» SUPPLIED TEXT
I have 4 different 8mm combination wrenches, two of the type with the fine ratcheting box end, one regular combination with 6 point box, and one with a 12 point box end, and between them all I can generally (changed a few of them now) find one that will break the factory tightened bolts loose.

Once loosened, I have a pack of tiny ignition wrenches (you know the ones that Sears throws into a tool set to up the "piece" count?) and found that one of the inch size box ends (forget which one exactly) is a "close enough" fit on the 8mm bolt heads to allow you to back out those bolts using that. I'd guess that a lot of you have that same packet of ignition wrenches buried in your tool boxes, so dig 'em out and give 'em a try. They may work for you (as they do for me)
Me too on the gnition wrenches.

 
Cam Chain Tensioner has arrived, and I thought it worth mentioning because ...

I ordered the upgraded part from the first post here. That would be the "Blue Spot" part, from Ron Ayres.

What arrived can be seen in the picture:

DSCN0097-L.jpg


It appears that whatever you order, Ron Ayres is actually shipping the latest incarnation.

Now all I have to do is fit it and, btw, it will not stay retracted without the plastic locking tab ... just for information.

 
All buttoned up. Fiddly job more than difficult.

Cam chain is restored to silence.

 
A suggestion for removing/installing the lower bolt. I haven't tried it but I believe it could work and offer some efficiency.

Tasks on understanding figures
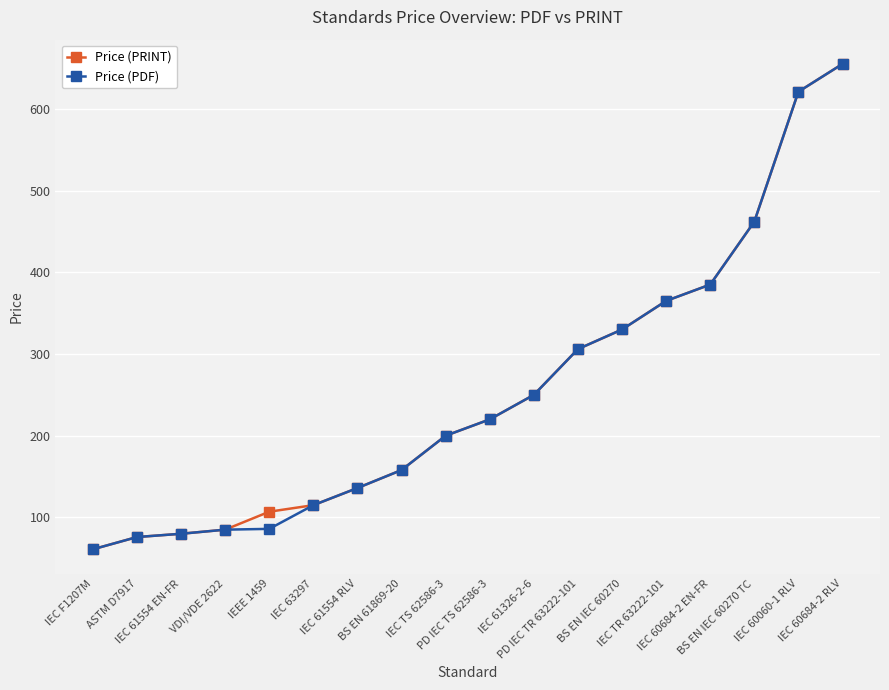

What is the lowest value of the Price (PDF) series?

61.0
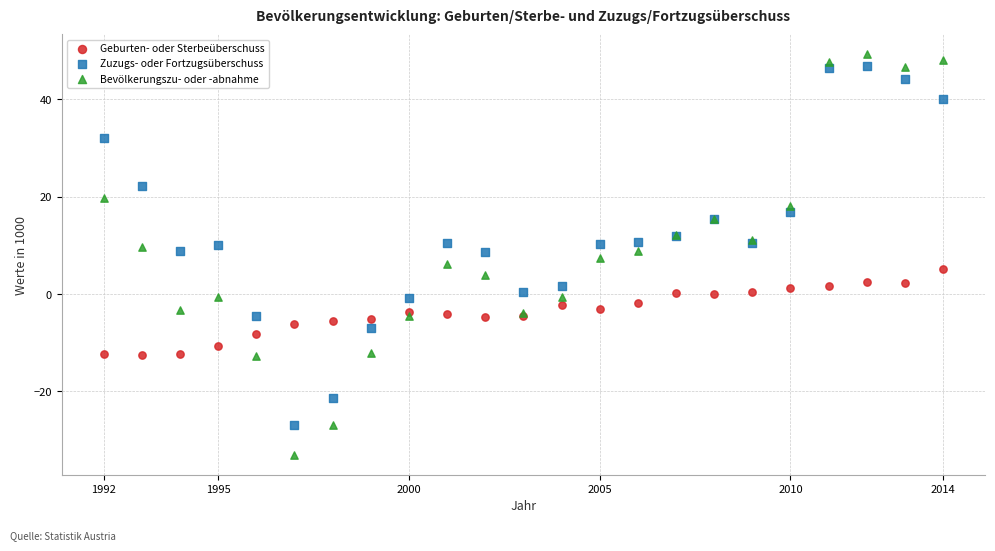

What are all the series names shown in the legend?

Geburten- oder Sterbeüberschuss, Zuzugs- oder Fortzugsüberschuss, Bevölkerungszu- oder -abnahme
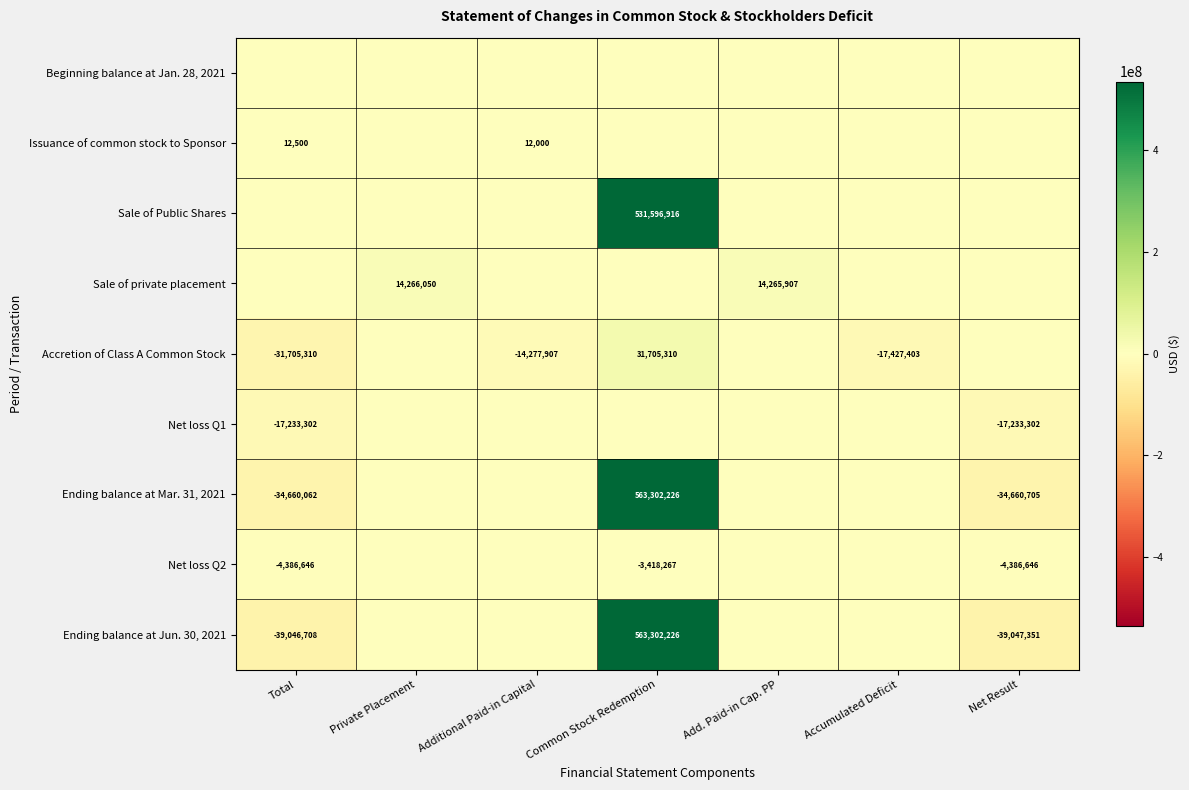

What is the difference between the highest and lowest values at Common Stock Redemption?

566720493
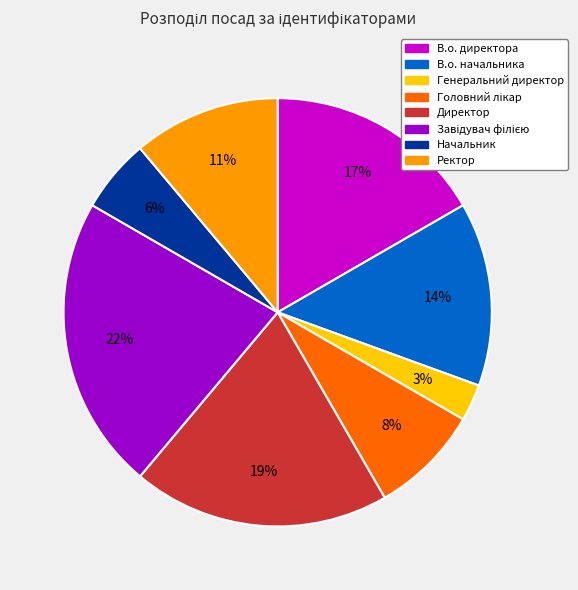

To the nearest percent, what is the combined percentage of Директор and В.о. директора?

36%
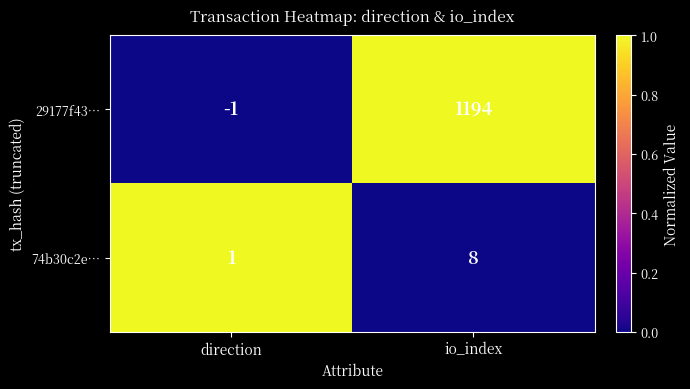

Count the number of categories in the chart.

2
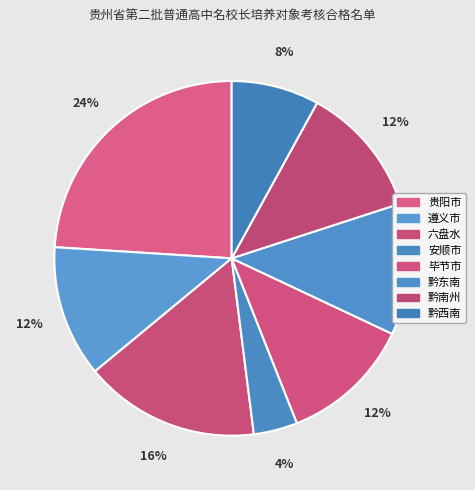

Is it true that 毕节市 is 1% of the pie?

False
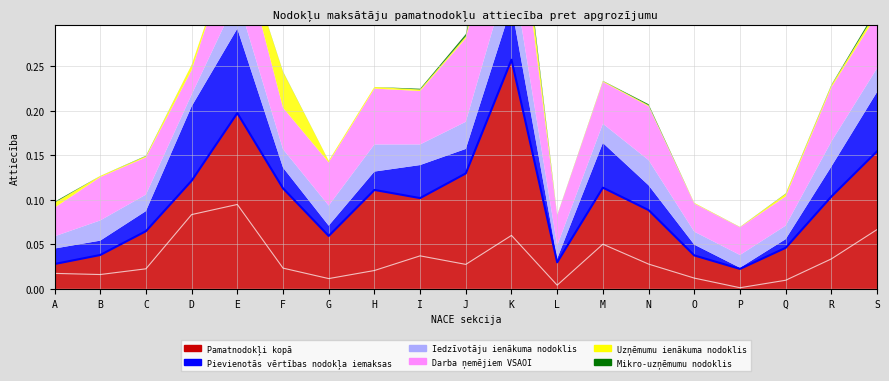

What are all the series names shown in the legend?

Pievienotās vērtības nodokļa iemaksas, Darba ņemējiem VSAOI, Iedzīvotāju ienākuma nodoklis, Uzņēmumu ienākuma nodoklis, Mikro-uzņēmumu nodoklis, Pamatnodokļi kopā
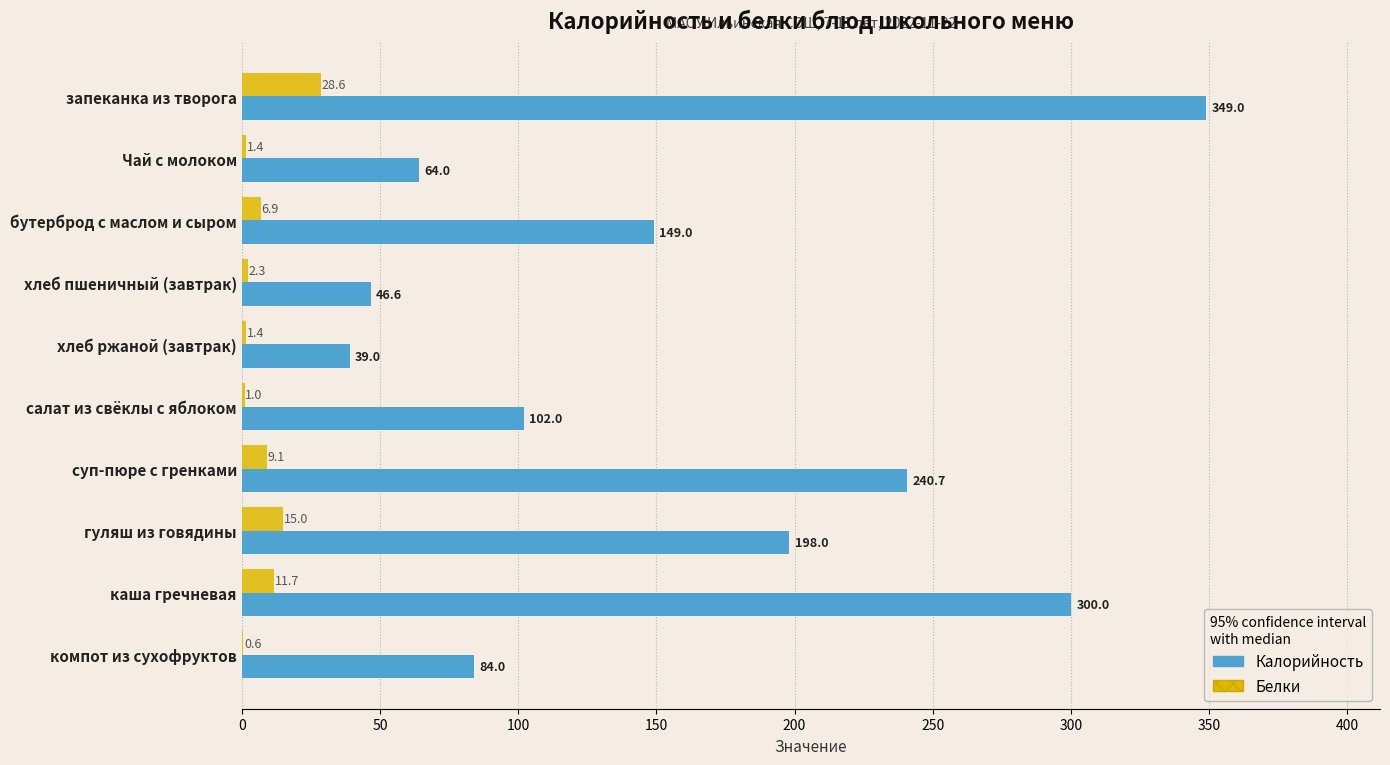

What are all the series names shown in the legend?

Калорийность, Белки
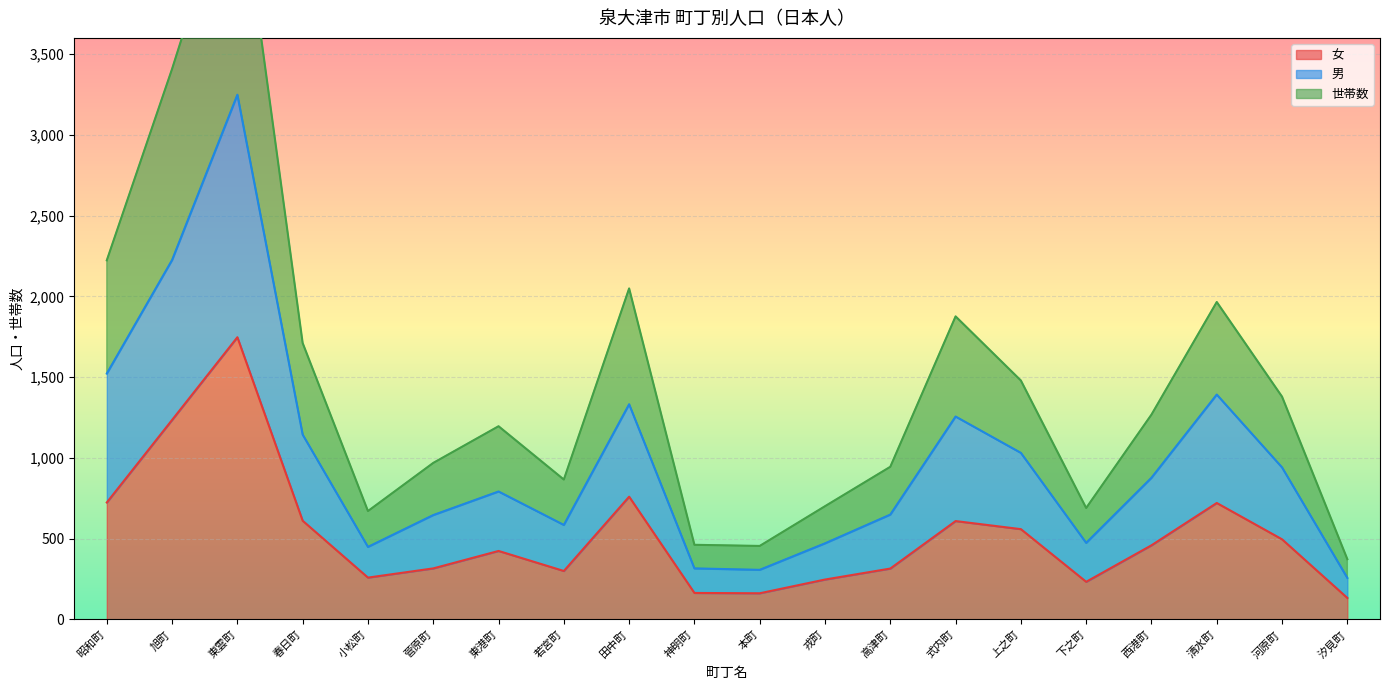

What is the difference between the second highest and minimum values in the 女 series?

1102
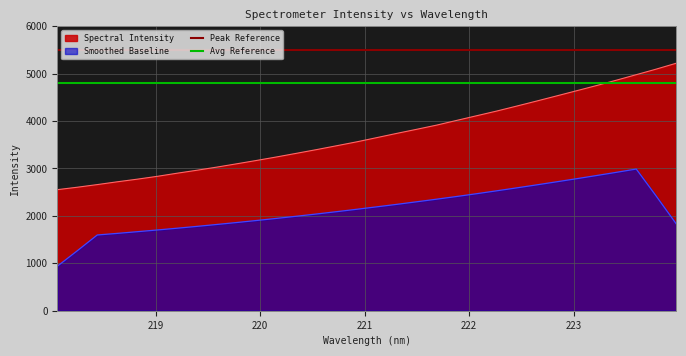

What is the lowest value of the Peak Reference series?

5500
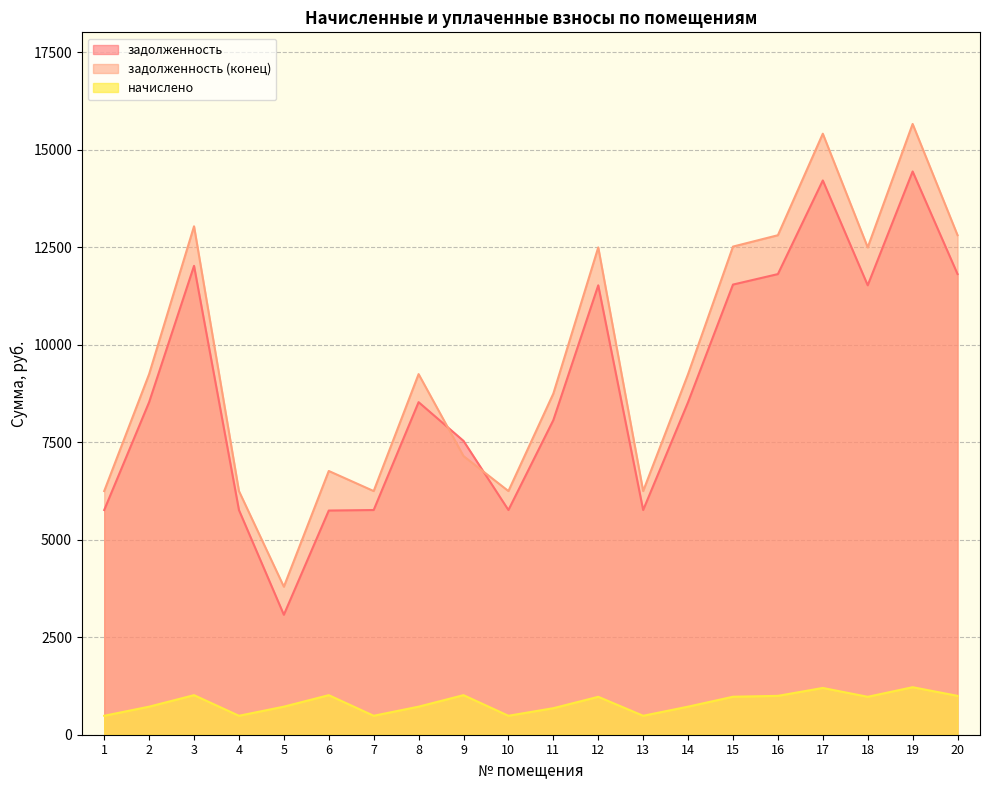

Is it true that задолженность equals 14438.4 at 19?

True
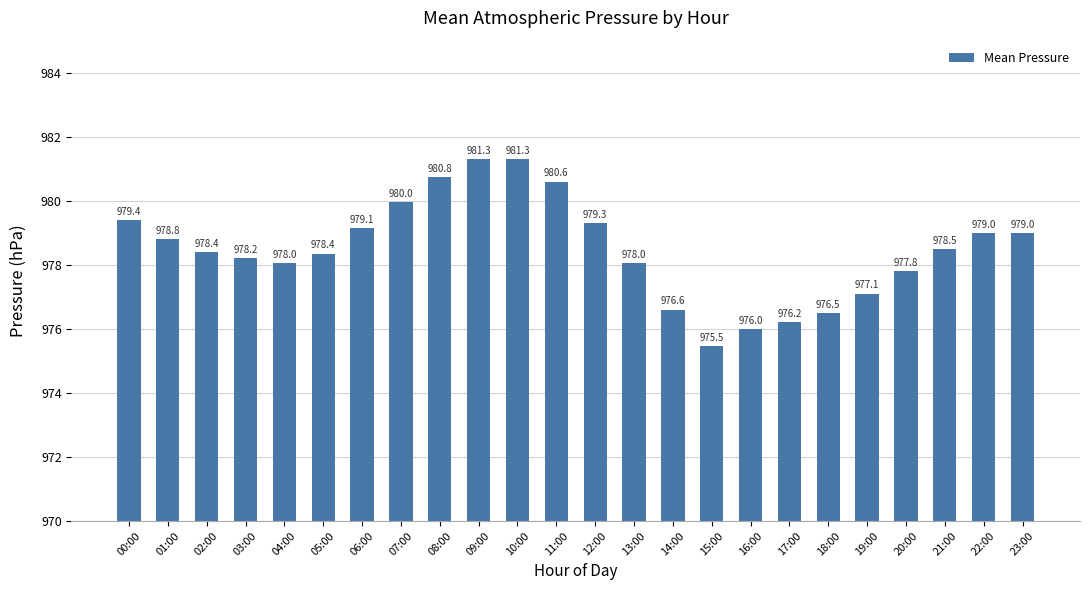

What position from the right is 01:00?

23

» EXERCISE TASKS
[A] Rewrite the part of the cam chain tensioner text starting at "DSCN0097-L.jpg" and ending at "more than difficult.", replacing "plastic locking tab" with "metal locking pin".
[B] Extract every line of the records that contains the string "highest". The match is case-sensitive.

» EXERCISE RESPONSES
[A]
DSCN0097-L.jpg


It appears that whatever you order, Ron Ayres is actually shipping the latest incarnation.

Now all I have to do is fit it and, btw, it will not stay retracted without the metal locking pin ... just for information.

 
All buttoned up. Fiddly job more than difficult.

[B]
What is the difference between the highest and lowest values at Common Stock Redemption?
What is the difference between the second highest and minimum values in the 女 series?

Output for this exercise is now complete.